RE: node execution order (sorry for beating a dead...
# questions
i
RE: node execution order (sorry for beating a dead horse) Are there any dependable rules regarding node execution order? Or is it always wholly non-deterministic? Say I have one pipeline with lots of nodes and interdependencies, but then I add a single node with unrelated inputs and outputs, so it is completely disconnected from the main pipeline. Would you expect a consistent behavior from this node, such as always executing at the start?
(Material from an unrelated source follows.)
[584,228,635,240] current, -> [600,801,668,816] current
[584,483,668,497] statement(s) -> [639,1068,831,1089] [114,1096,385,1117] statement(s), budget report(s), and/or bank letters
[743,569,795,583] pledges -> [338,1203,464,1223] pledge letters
Or is it as non-deterministic as the rest of the node execution order?
d
which version of Kedro ? I think in later versions than you use it’s now deterministic
i
For new projects which I'm working on we're using 0.18.14
d
I think it’s a later version, probably 0.19.x guarantees this
i
thanks, anywhere I can refer to to understand the new resolution order?
d
I have a feeling we did this before with the old library, but this PR uses the
graphlib
which was added to the python std lib after Kedro was initially released https://github.com/kedro-org/kedro/pull/3728/files
i
Nice, thanks for the concrete link. I'll have a look at graphlib toposort
n
https://github.com/kedro-org/kedro/pull/1604 This was the PR fix the order, probably 0.18.2/0.18.3
For same set of nodes, it resolves in the same order. There no guarantee adding a silo node will execute first or not, I think it's partially alphabetical when there is a tie.
👍 1
d
thanks Nok I couldn’t find that
i
Very in depth PR description, TIL a few things about Kedro internals, thank you 🙂
no guarantee adding a silo node will execute first or not
would you expect a node with no input dependencies to run before every node with dependencies, or not that either? i feel like i just read that in either your or Joel's links
n
would you expect a node with no input dependencies to run before every node with dependencies, or not that either? i feel like i just read that in either your or Joel's links
probably yes, at least in the old
toposort
(in 0.19.3 it switches to graphlib so I am less familiar with). The first step of toposort is sort nodes into nodes group, and nodes without input dependencies will be executed first.
I guess this expectation was removed in this later PR?
I am not sure, is there something characteristics that you need to rely on? I will probably check
group_nodes
instead
i
I don't absolutely need to, but if were documented behavior it would remove the need for some dummy I/O to force some nodes to execute at the very start. I will just add the I/Os anyways as that is clearly the public way of declaring this. I was trying to avoid this bc in my current pipeline it will be very unergonomic to add a dummy input to the main pipeline, as it is a modular pipeline imported from another library which I'd rather not modify. no big deal though. Thanks for your help, have a good weekend :)
n
I would not recommend to rely on that behavior. https://github.com/kedro-org/kedro/discussions/3758 I started a discussion to properly add a public API to support this.
👍 2